EXERCISE TEXT >>
--

France is to deport several Russian football fans, judged likely to cause trouble at future Euro 2016 matches, officials said Monday. Police were checking the identity of 29 Russians staying at a hotel near Marseille, following the weekend's clashes with England fans in the southern French city. As the French authorities hit ack at criticism of their handling of the violence, Sports Minister Patrick Kanner slammed Russia for letting known hooligans travel to the tournament.

Police on Tuesday morning swooped on the hotel to check whether 29 Russians staying there were on a list of football supporters considered a risk, Francois-Xavier Lauch, a top local official in the Alpes-Maritimes area, told the AFP news agency.

It had already been decided that some would be placed in a detention centre with a view to being deported, he said.

Sports Minister Kanner slammed Russia for a "regrettable lack of cooperation" in allowing known troublemakers to travel to France for the Euro 2016.

On Monday 10 people - six Britons, three French and an Austrian - were sentenced for their role in the clashes.

Nine of them were jailed and one given a suspended prison sentence.

The heaviest sentence was against a 29-year-old Frenchman, who was jailed for a yare for hitting and kicking three people.

France slams Russia

The authorities' handling of the violence has been criticised in both Britain and Germany, in particular because no Russians were arrested while nearly all the 35 injured were England fans.

--

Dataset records
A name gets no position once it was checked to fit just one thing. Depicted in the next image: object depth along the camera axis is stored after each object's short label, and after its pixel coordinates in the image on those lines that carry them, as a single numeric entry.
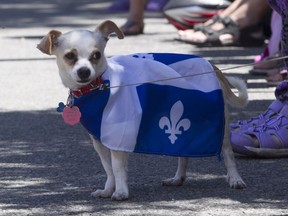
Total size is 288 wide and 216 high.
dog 6.67
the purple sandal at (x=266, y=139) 8.06
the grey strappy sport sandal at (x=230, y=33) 14.32
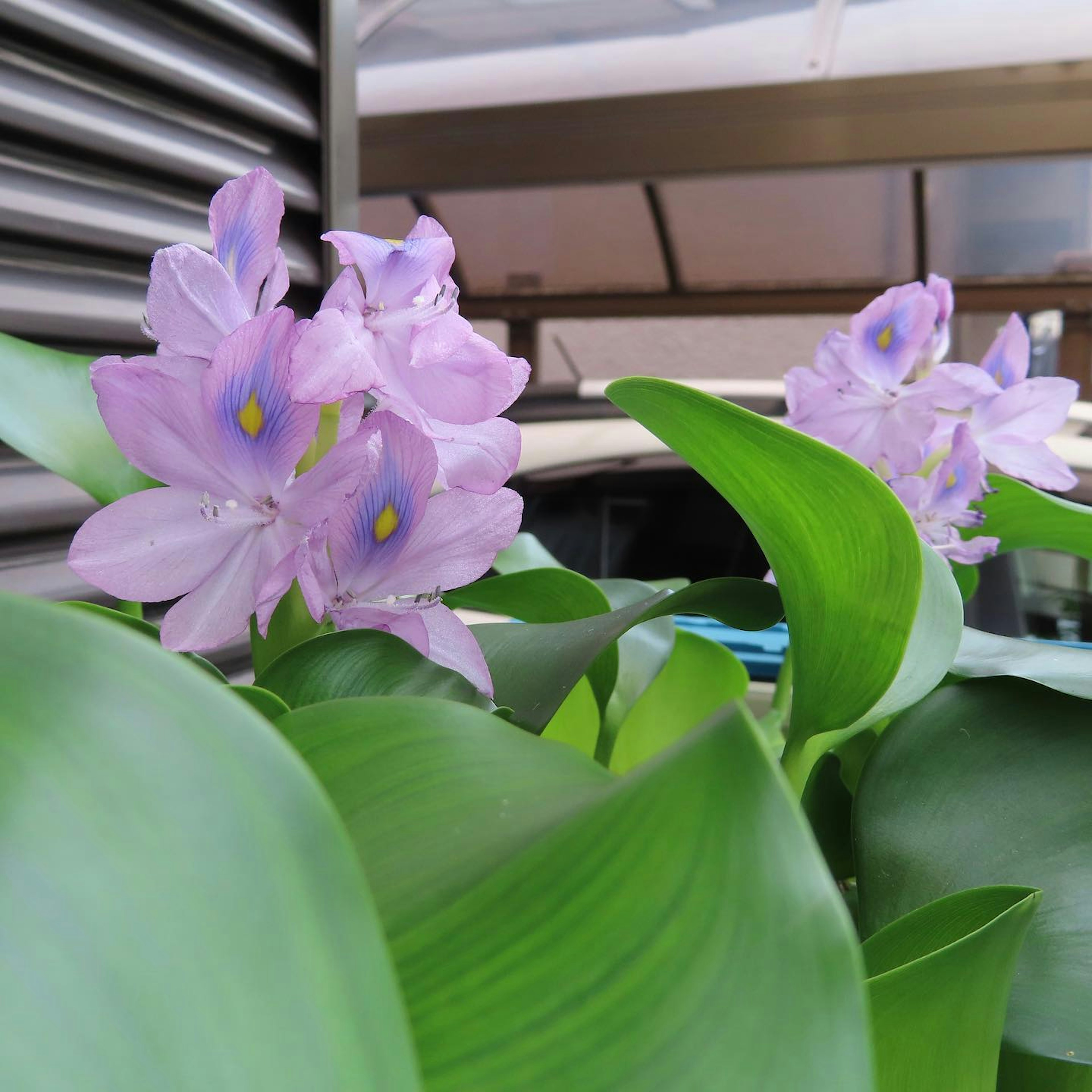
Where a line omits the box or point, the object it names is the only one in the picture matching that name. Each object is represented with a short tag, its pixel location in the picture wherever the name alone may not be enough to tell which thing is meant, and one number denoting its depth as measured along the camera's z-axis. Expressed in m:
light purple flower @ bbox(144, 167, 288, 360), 0.20
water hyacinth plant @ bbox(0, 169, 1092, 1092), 0.08
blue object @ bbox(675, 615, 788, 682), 0.97
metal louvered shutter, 0.49
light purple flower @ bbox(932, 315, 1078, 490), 0.36
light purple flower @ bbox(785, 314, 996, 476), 0.34
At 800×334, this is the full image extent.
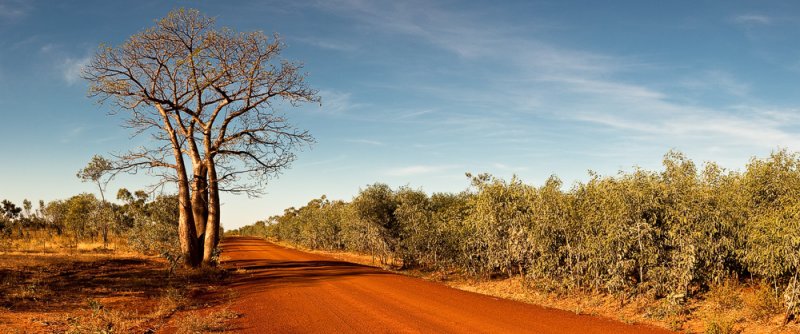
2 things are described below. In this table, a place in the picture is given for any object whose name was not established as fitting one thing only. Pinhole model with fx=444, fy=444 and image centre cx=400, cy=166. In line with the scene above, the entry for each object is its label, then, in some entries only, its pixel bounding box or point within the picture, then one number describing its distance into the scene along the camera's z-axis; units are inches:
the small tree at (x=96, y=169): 776.5
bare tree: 824.9
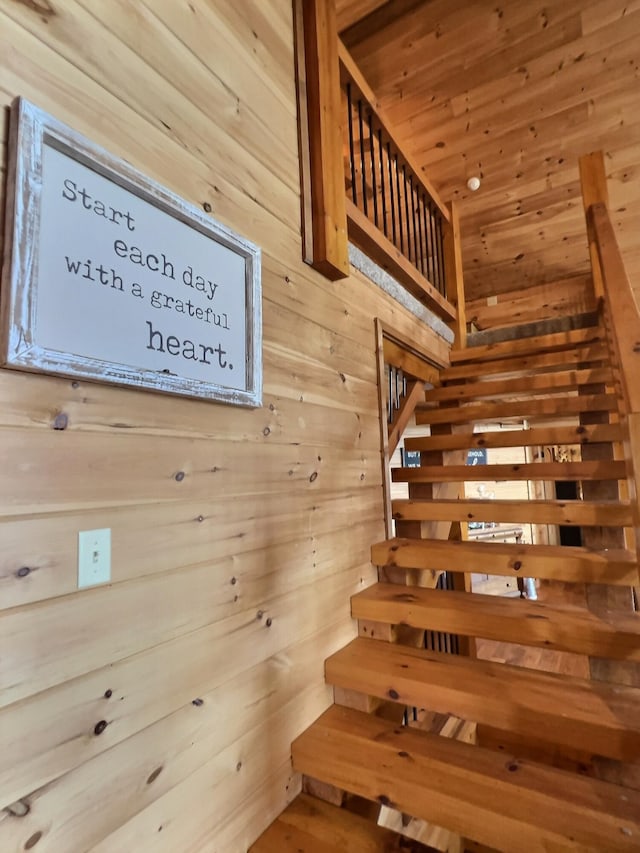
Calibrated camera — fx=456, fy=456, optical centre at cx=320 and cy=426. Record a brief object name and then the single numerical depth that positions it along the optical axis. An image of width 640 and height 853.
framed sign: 0.82
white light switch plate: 0.90
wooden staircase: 1.12
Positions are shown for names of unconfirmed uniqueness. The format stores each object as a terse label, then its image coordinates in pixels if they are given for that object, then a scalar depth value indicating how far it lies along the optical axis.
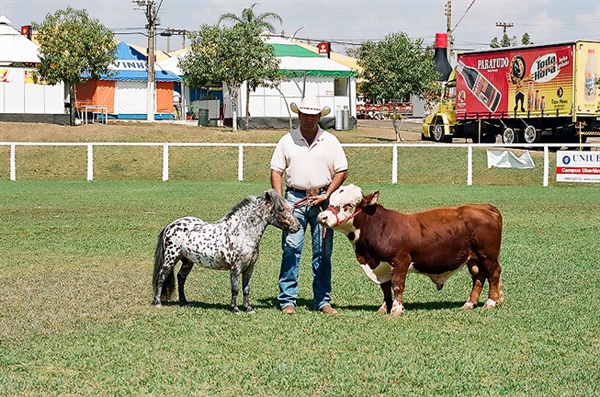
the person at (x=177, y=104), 67.88
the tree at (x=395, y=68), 52.06
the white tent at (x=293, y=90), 55.84
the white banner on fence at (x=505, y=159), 34.38
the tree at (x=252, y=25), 51.22
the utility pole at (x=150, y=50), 56.03
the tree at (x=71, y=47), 50.38
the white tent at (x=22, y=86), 52.72
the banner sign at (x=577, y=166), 32.19
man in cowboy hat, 10.11
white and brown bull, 9.99
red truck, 41.38
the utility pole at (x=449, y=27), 73.50
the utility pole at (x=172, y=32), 102.94
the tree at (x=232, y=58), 50.81
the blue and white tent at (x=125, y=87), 59.12
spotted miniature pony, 10.04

--

TASK DIRECTIONS >> Summarize the report on Russian fans at Euro 2016 in two sentences. Work from the report on Russian fans at Euro 2016 alone.

THE COMPLETED TASK >> France is to deport several Russian football fans judged likely to cause trouble at future Euro 2016 matches after police checked 29 Russians at a hotel following weekend clashes with England fans in Marseille, and Sports Minister Patrick Kanner criticized Russia for letting known hooligans travel to the tournament. Ten people were sentenced on Monday for their role in the clashes, while the French authorities' handling of the violence has been criticized in Britain and Germany because no Russians were arrested even though nearly all of the 35 injured were England fans.